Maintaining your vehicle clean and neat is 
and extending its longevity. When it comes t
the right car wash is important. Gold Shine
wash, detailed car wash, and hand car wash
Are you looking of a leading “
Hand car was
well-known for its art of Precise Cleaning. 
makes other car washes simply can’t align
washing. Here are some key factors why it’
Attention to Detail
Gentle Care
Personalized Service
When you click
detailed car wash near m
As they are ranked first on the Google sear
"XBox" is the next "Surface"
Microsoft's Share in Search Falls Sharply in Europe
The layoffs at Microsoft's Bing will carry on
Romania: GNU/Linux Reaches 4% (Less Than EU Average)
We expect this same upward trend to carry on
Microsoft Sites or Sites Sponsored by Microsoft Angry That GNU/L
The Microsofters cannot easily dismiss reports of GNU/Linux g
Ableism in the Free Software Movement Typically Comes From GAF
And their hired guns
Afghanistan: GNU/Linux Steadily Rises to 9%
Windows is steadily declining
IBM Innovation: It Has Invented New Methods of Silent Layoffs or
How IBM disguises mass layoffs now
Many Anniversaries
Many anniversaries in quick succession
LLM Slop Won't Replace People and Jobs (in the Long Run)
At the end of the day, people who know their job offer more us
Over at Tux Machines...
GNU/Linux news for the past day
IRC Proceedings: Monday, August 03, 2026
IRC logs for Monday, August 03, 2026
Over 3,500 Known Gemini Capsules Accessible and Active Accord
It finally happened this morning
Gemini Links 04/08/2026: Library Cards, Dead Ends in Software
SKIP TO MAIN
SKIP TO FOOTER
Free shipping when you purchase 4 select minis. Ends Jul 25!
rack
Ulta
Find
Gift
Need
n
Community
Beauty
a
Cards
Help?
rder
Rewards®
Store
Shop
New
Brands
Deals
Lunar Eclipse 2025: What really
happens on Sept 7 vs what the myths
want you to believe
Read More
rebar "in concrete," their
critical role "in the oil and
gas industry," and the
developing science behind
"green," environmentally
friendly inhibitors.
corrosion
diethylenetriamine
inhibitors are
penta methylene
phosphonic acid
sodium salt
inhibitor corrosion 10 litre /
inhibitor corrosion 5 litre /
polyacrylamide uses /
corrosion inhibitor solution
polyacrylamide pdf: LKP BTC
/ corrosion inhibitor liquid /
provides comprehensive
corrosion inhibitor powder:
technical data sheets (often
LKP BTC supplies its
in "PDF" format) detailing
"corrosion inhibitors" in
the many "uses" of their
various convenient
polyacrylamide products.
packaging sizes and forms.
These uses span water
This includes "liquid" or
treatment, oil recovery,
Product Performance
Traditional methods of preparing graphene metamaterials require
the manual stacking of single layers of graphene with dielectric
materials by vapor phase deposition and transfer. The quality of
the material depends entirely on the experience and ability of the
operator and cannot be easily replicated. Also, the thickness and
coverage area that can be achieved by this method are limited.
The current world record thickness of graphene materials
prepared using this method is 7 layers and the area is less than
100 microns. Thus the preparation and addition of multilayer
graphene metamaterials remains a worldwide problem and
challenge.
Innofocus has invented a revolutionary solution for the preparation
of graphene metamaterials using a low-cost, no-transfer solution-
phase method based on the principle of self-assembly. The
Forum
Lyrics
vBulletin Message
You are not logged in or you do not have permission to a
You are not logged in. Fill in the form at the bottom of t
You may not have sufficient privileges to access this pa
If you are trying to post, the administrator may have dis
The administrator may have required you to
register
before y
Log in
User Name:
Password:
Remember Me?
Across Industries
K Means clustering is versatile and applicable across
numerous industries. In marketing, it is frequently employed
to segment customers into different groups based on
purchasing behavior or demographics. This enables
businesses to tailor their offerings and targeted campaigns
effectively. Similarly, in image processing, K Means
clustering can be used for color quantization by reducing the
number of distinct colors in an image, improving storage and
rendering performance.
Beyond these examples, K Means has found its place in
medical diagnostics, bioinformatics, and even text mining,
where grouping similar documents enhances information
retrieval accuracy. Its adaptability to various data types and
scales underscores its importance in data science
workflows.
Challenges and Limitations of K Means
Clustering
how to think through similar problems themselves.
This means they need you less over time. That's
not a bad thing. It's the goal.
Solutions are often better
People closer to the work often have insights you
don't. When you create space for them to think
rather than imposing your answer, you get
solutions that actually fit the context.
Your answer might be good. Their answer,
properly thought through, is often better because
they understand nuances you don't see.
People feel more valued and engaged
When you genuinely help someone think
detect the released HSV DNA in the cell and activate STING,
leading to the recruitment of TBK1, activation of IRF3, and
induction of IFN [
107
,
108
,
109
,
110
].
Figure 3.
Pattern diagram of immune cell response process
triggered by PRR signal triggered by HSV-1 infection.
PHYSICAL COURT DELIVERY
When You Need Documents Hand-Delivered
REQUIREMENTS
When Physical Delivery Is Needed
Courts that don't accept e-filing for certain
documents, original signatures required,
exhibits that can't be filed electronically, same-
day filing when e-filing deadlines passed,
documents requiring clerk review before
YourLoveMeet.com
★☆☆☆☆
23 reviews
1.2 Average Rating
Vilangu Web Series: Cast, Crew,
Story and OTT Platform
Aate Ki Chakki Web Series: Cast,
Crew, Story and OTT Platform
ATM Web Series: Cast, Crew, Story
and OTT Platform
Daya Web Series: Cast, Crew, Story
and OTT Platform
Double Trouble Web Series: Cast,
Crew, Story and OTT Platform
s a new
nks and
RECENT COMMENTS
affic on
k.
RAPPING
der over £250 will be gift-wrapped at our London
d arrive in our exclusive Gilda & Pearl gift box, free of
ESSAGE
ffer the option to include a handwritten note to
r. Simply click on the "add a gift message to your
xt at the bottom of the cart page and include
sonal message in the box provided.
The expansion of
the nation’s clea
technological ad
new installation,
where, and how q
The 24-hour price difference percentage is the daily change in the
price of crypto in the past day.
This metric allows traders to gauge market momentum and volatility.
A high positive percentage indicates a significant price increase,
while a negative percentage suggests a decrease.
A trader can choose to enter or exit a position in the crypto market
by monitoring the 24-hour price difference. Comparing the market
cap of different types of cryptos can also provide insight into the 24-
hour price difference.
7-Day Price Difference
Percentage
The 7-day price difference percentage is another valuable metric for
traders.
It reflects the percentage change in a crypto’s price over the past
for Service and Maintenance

---

◆ ACTION ITEM ◆
Retype the whole listing exactly.

◆ YOUR RESPONSE ◆
Maintaining your vehicle clean and neat is 
and extending its longevity. When it comes t
the right car wash is important. Gold Shine
wash, detailed car wash, and hand car wash
Are you looking of a leading “
Hand car was
well-known for its art of Precise Cleaning. 
makes other car washes simply can’t align
washing. Here are some key factors why it’
Attention to Detail
Gentle Care
Personalized Service
When you click
detailed car wash near m
As they are ranked first on the Google sear
"XBox" is the next "Surface"
Microsoft's Share in Search Falls Sharply in Europe
The layoffs at Microsoft's Bing will carry on
Romania: GNU/Linux Reaches 4% (Less Than EU Average)
We expect this same upward trend to carry on
Microsoft Sites or Sites Sponsored by Microsoft Angry That GNU/L
The Microsofters cannot easily dismiss reports of GNU/Linux g
Ableism in the Free Software Movement Typically Comes From GAF
And their hired guns
Afghanistan: GNU/Linux Steadily Rises to 9%
Windows is steadily declining
IBM Innovation: It Has Invented New Methods of Silent Layoffs or
How IBM disguises mass layoffs now
Many Anniversaries
Many anniversaries in quick succession
LLM Slop Won't Replace People and Jobs (in the Long Run)
At the end of the day, people who know their job offer more us
Over at Tux Machines...
GNU/Linux news for the past day
IRC Proceedings: Monday, August 03, 2026
IRC logs for Monday, August 03, 2026
Over 3,500 Known Gemini Capsules Accessible and Active Accord
It finally happened this morning
Gemini Links 04/08/2026: Library Cards, Dead Ends in Software
SKIP TO MAIN
SKIP TO FOOTER
Free shipping when you purchase 4 select minis. Ends Jul 25!
rack
Ulta
Find
Gift
Need
n
Community
Beauty
a
Cards
Help?
rder
Rewards®
Store
Shop
New
Brands
Deals
Lunar Eclipse 2025: What really
happens on Sept 7 vs what the myths
want you to believe
Read More
rebar "in concrete," their
critical role "in the oil and
gas industry," and the
developing science behind
"green," environmentally
friendly inhibitors.
corrosion
diethylenetriamine
inhibitors are
penta methylene
phosphonic acid
sodium salt
inhibitor corrosion 10 litre /
inhibitor corrosion 5 litre /
polyacrylamide uses /
corrosion inhibitor solution
polyacrylamide pdf: LKP BTC
/ corrosion inhibitor liquid /
provides comprehensive
corrosion inhibitor powder:
technical data sheets (often
LKP BTC supplies its
in "PDF" format) detailing
"corrosion inhibitors" in
the many "uses" of their
various convenient
polyacrylamide products.
packaging sizes and forms.
These uses span water
This includes "liquid" or
treatment, oil recovery,
Product Performance
Traditional methods of preparing graphene metamaterials require
the manual stacking of single layers of graphene with dielectric
materials by vapor phase deposition and transfer. The quality of
the material depends entirely on the experience and ability of the
operator and cannot be easily replicated. Also, the thickness and
coverage area that can be achieved by this method are limited.
The current world record thickness of graphene materials
prepared using this method is 7 layers and the area is less than
100 microns. Thus the preparation and addition of multilayer
graphene metamaterials remains a worldwide problem and
challenge.
Innofocus has invented a revolutionary solution for the preparation
of graphene metamaterials using a low-cost, no-transfer solution-
phase method based on the principle of self-assembly. The
Forum
Lyrics
vBulletin Message
You are not logged in or you do not have permission to a
You are not logged in. Fill in the form at the bottom of t
You may not have sufficient privileges to access this pa
If you are trying to post, the administrator may have dis
The administrator may have required you to
register
before y
Log in
User Name:
Password:
Remember Me?
Across Industries
K Means clustering is versatile and applicable across
numerous industries. In marketing, it is frequently employed
to segment customers into different groups based on
purchasing behavior or demographics. This enables
businesses to tailor their offerings and targeted campaigns
effectively. Similarly, in image processing, K Means
clustering can be used for color quantization by reducing the
number of distinct colors in an image, improving storage and
rendering performance.
Beyond these examples, K Means has found its place in
medical diagnostics, bioinformatics, and even text mining,
where grouping similar documents enhances information
retrieval accuracy. Its adaptability to various data types and
scales underscores its importance in data science
workflows.
Challenges and Limitations of K Means
Clustering
how to think through similar problems themselves.
This means they need you less over time. That's
not a bad thing. It's the goal.
Solutions are often better
People closer to the work often have insights you
don't. When you create space for them to think
rather than imposing your answer, you get
solutions that actually fit the context.
Your answer might be good. Their answer,
properly thought through, is often better because
they understand nuances you don't see.
People feel more valued and engaged
When you genuinely help someone think
detect the released HSV DNA in the cell and activate STING,
leading to the recruitment of TBK1, activation of IRF3, and
induction of IFN [
107
,
108
,
109
,
110
].
Figure 3.
Pattern diagram of immune cell response process
triggered by PRR signal triggered by HSV-1 infection.
PHYSICAL COURT DELIVERY
When You Need Documents Hand-Delivered
REQUIREMENTS
When Physical Delivery Is Needed
Courts that don't accept e-filing for certain
documents, original signatures required,
exhibits that can't be filed electronically, same-
day filing when e-filing deadlines passed,
documents requiring clerk review before
YourLoveMeet.com
★☆☆☆☆
23 reviews
1.2 Average Rating
Vilangu Web Series: Cast, Crew,
Story and OTT Platform
Aate Ki Chakki Web Series: Cast,
Crew, Story and OTT Platform
ATM Web Series: Cast, Crew, Story
and OTT Platform
Daya Web Series: Cast, Crew, Story
and OTT Platform
Double Trouble Web Series: Cast,
Crew, Story and OTT Platform
s a new
nks and
RECENT COMMENTS
affic on
k.
RAPPING
der over £250 will be gift-wrapped at our London
d arrive in our exclusive Gilda & Pearl gift box, free of
ESSAGE
ffer the option to include a handwritten note to
r. Simply click on the "add a gift message to your
xt at the bottom of the cart page and include
sonal message in the box provided.
The expansion of
the nation’s clea
technological ad
new installation,
where, and how q
The 24-hour price difference percentage is the daily change in the
price of crypto in the past day.
This metric allows traders to gauge market momentum and volatility.
A high positive percentage indicates a significant price increase,
while a negative percentage suggests a decrease.
A trader can choose to enter or exit a position in the crypto market
by monitoring the 24-hour price difference. Comparing the market
cap of different types of cryptos can also provide insight into the 24-
hour price difference.
7-Day Price Difference
Percentage
The 7-day price difference percentage is another valuable metric for
traders.
It reflects the percentage change in a crypto’s price over the past
for Service and Maintenance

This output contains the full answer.